La mecha debe extinguirse cuando el globo es aún un solitario punto suspensivo sobre un cielo de papel de china. No para salvar los bosques ni las benditas bodegas, sino para no perderle el rastro a su promesa, para recibir el secreto de hollín en la cara al recogerlo luego de su vuelo. El rastreador, segundo al mando en la iglesia globera, es el encargado de calcular su rumbo y conocer la maraña de la ciudad para llegar primero a la algarabía del aterrizaje: “La función de esa muchedumbre es rescatar el globo, de ser posible intacto, doblarlo, colocarlo en la pick-up y llevar al animal apagado de regreso, para después soltarlo de nuevo”.

En el cuento de Fonseca también aparecen creyentes de la iglesia opuesta. Dos funcionarias municipales, inteligentes, dedicadas, fanáticas de la ecología: “Para ellas el árbol era la mejor cosa que existía en el mundo”. Las señoras se encargan de presionar a los detectives que miran indolentes los globos, que no pueden ver la maldad en un vuelo tan lento:

 — “Todos los globos son una cosa monstruosa. Los globeros son una banda de criminales”.

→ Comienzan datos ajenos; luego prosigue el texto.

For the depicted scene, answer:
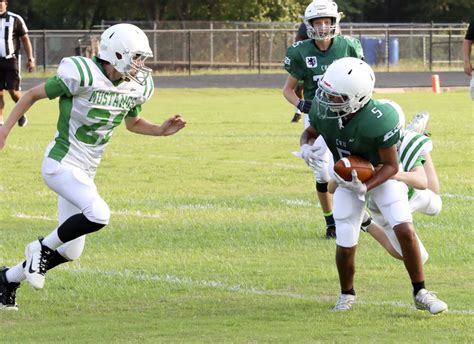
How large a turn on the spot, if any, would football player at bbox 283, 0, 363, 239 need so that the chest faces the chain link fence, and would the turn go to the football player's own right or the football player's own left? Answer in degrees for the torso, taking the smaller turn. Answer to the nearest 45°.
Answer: approximately 180°

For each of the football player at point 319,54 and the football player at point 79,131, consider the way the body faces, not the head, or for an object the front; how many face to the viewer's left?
0

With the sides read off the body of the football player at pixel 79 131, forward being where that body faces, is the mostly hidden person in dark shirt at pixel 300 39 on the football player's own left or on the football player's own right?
on the football player's own left

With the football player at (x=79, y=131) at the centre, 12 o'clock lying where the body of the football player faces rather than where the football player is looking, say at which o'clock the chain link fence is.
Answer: The chain link fence is roughly at 8 o'clock from the football player.

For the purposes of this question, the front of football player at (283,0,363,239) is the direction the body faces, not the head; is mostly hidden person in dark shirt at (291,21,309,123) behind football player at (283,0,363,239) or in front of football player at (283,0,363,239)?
behind

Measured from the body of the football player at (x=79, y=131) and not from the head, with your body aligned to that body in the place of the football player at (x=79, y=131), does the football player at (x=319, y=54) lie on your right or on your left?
on your left

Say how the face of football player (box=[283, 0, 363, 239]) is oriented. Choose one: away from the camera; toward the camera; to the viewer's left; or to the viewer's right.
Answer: toward the camera

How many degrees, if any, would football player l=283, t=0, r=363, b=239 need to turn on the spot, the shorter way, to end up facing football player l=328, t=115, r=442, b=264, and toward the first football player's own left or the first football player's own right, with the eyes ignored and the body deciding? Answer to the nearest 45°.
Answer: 0° — they already face them

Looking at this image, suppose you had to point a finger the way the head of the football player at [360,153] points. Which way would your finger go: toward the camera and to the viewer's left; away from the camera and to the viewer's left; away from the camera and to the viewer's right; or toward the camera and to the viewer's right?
toward the camera and to the viewer's left

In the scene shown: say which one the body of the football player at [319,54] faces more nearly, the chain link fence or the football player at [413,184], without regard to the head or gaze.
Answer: the football player

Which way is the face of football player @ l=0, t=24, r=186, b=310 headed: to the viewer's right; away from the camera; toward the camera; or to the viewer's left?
to the viewer's right

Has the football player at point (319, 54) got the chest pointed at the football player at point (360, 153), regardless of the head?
yes

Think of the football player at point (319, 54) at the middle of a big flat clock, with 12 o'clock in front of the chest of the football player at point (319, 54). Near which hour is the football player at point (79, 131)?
the football player at point (79, 131) is roughly at 1 o'clock from the football player at point (319, 54).

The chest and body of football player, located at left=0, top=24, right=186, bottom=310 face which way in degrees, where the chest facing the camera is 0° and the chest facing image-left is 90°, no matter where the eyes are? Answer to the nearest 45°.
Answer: approximately 315°

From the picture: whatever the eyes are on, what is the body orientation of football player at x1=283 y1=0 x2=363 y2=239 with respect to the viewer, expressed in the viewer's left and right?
facing the viewer
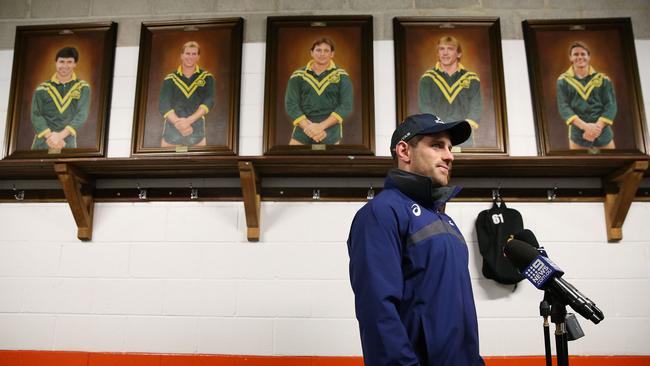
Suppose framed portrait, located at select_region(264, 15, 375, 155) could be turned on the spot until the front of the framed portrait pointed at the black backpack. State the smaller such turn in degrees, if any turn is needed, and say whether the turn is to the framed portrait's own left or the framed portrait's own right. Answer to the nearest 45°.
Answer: approximately 90° to the framed portrait's own left

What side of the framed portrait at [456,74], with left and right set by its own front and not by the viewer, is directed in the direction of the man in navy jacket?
front

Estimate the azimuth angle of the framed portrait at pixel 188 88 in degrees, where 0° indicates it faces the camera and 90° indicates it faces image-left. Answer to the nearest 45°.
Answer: approximately 0°

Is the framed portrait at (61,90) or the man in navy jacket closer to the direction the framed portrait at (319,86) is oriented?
the man in navy jacket

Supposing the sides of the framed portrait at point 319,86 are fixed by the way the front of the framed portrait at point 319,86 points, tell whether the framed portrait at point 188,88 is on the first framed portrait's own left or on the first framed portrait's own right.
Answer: on the first framed portrait's own right

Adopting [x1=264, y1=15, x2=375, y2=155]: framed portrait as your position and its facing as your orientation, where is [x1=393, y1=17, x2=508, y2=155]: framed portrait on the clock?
[x1=393, y1=17, x2=508, y2=155]: framed portrait is roughly at 9 o'clock from [x1=264, y1=15, x2=375, y2=155]: framed portrait.

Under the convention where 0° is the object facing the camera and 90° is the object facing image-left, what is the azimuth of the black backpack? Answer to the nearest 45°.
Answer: approximately 0°

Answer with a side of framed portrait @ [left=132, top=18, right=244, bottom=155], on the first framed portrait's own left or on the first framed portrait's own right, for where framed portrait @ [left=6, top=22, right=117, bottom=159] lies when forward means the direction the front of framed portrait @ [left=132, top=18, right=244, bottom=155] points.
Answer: on the first framed portrait's own right

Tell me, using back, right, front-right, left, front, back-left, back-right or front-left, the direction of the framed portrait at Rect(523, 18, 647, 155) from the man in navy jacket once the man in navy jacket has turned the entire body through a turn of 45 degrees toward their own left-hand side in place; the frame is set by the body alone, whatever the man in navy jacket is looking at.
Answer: front-left
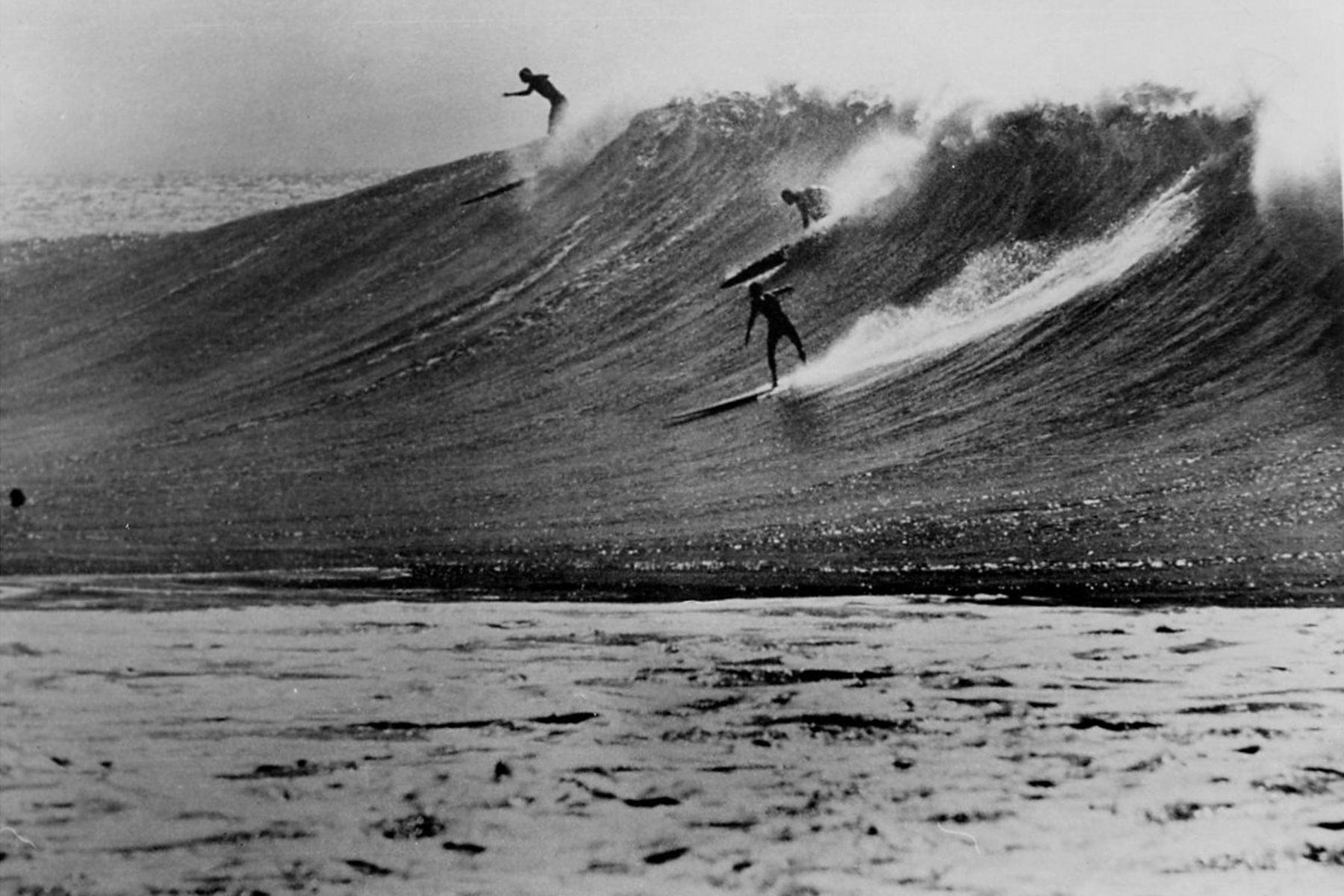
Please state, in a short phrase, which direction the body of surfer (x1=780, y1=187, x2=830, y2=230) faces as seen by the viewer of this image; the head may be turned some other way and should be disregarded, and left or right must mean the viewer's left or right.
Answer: facing to the left of the viewer

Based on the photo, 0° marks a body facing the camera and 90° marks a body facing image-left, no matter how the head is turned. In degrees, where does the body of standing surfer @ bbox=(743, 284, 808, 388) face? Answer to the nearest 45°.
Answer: approximately 45°

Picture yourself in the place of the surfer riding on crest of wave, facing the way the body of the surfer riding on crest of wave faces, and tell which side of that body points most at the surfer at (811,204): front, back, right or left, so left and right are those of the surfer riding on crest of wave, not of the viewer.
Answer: back

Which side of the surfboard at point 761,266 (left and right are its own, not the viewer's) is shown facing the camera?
left

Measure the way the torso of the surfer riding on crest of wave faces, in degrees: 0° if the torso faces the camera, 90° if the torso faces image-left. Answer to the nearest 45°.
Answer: approximately 90°
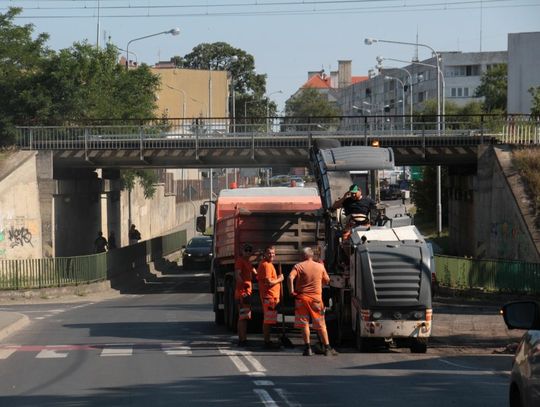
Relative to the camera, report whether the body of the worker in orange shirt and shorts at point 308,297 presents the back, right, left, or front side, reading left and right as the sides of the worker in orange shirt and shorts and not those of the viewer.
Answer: back

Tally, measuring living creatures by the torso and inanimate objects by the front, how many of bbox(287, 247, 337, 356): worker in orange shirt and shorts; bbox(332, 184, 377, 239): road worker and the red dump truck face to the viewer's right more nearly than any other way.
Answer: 0

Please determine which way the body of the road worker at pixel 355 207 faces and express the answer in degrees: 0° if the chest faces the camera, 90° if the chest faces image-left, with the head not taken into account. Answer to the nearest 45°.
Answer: approximately 0°

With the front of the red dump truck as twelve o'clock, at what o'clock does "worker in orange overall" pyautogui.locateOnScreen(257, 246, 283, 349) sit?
The worker in orange overall is roughly at 6 o'clock from the red dump truck.

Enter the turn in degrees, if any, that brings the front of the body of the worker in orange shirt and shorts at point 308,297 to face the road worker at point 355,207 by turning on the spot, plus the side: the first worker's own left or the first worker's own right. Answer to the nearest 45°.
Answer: approximately 45° to the first worker's own right

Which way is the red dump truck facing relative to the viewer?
away from the camera

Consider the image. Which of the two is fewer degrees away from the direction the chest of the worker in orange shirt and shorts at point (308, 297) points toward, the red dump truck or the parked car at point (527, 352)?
the red dump truck

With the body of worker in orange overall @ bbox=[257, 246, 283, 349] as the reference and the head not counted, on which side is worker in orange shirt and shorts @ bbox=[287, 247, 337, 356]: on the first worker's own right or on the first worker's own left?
on the first worker's own right

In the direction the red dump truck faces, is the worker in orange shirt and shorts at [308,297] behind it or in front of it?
behind
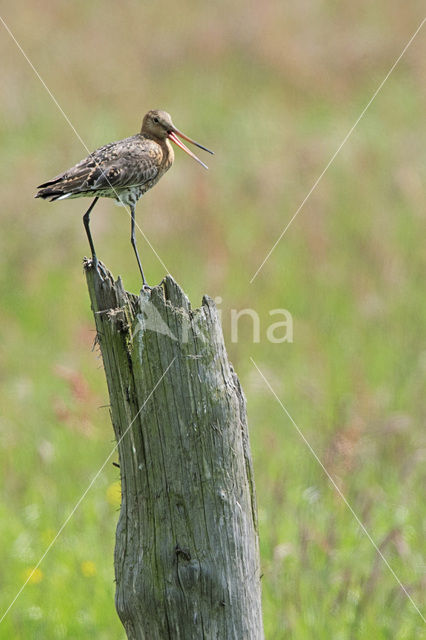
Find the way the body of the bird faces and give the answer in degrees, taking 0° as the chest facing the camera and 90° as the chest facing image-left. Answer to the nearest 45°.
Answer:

 — ¿Por qué no una banda de soñadores? Son comunidades enteras las que hacen el globo. Sólo quieren ver cómo sube hacia el cielo. Lo más alto posible”.

Ya me aburrí de este diciembre de nieves imposibles al que nos condenan cada vez con más saña. Antes fue el pecado del musgo en el pesebre, ahora claman contra la ejecución del marrano en la cochina calle y piden condena para el matarife de uña larga. Y ponen sobre la mano del globero, olorosa a petróleo, los males del planeta y la suerte de los osos polares y los renos inexistentes. Oigo con gusto la conversación de pirómanos de los detectives de Fonseca:

— “Pero el globo es una cosa bonita, ¿o no, doctor?

— Un incendio también.

— La cosa más bonita que he visto fue el incendio de la refinería.

— Lo bello horrible, Cão”.

Lanzaré mis globos sin remordimiento. Pensando en la campana de los bomberos, en la jauría alegre que los seguirá y en el tranquilo aterrizaje de El Cabrón del cuento: “Calló lentamente y tocó el agua… La inmensa boca de fierro se posó en el océano y el globo se quedó inmóvil, una carabela fantástica sobre el mar en calma”.